To identify risk factors for severe liver injury or mortality from drug-induced liver injury (DILI) from amoxicillin–clavulanic acid. To determine if co-administration of potentially hepatotoxic drugs was associated with an increased risk of DILI from amoxicillin–clavulanic acid.

Methods:

We conducted a systematic review of the published work and data extraction of articles on DILI injury from amoxicillin–clavulanic acid. Potentially hepatotoxic drugs were defined as medications with DILI listed in the package insert or reported in the published work. Individual patient data were entered into an SPSS (version 17.0; Chicago, IL, USA) database and were analyzed using the χ2-test or Fisher's exact test; Student's t-test; and non-parametric tests such as Mann–Whitney U-test as appropriate.

Results:

We identified 3932 articles of which 41 publications with 255 reported cases met inclusion criteria. Mortality from DILI from amoxicillin–clavulanic acid was increased among patients receiving concomitant potentially hepatotoxic drugs compared with patients not on concomitant potential hepatotoxic drugs (21.4% [3/14] vs 2.3% [2/89], P = 0.017]. The most common classes of concomitant drugs were: antimicrobials, analgesics and hormonal therapy.
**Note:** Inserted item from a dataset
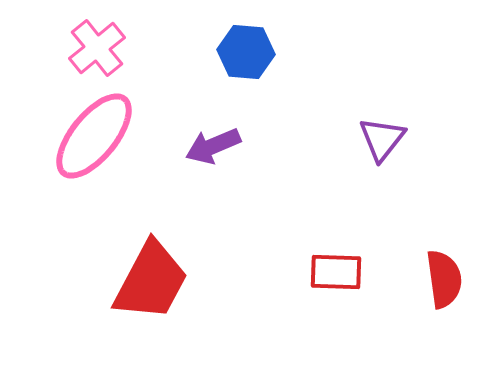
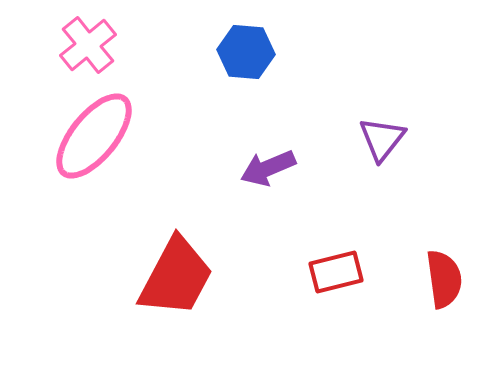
pink cross: moved 9 px left, 3 px up
purple arrow: moved 55 px right, 22 px down
red rectangle: rotated 16 degrees counterclockwise
red trapezoid: moved 25 px right, 4 px up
Female patients were more likely to receive a concomitant potentially hepatotoxic medication (25% vs 9.1% for men, P = 0.05).

Conclusion:

Patients who developed severe or fatal DILI from amoxicillin–clavulanic acid were more likely to be on concomitant hepatotoxic medications. Female patients were more likely to receive concomitant hepatotoxic drugs. Further studies are needed to investigate drug interaction between amoxicillin–clavulanic acid and concomitant potentially hepatotoxic drugs.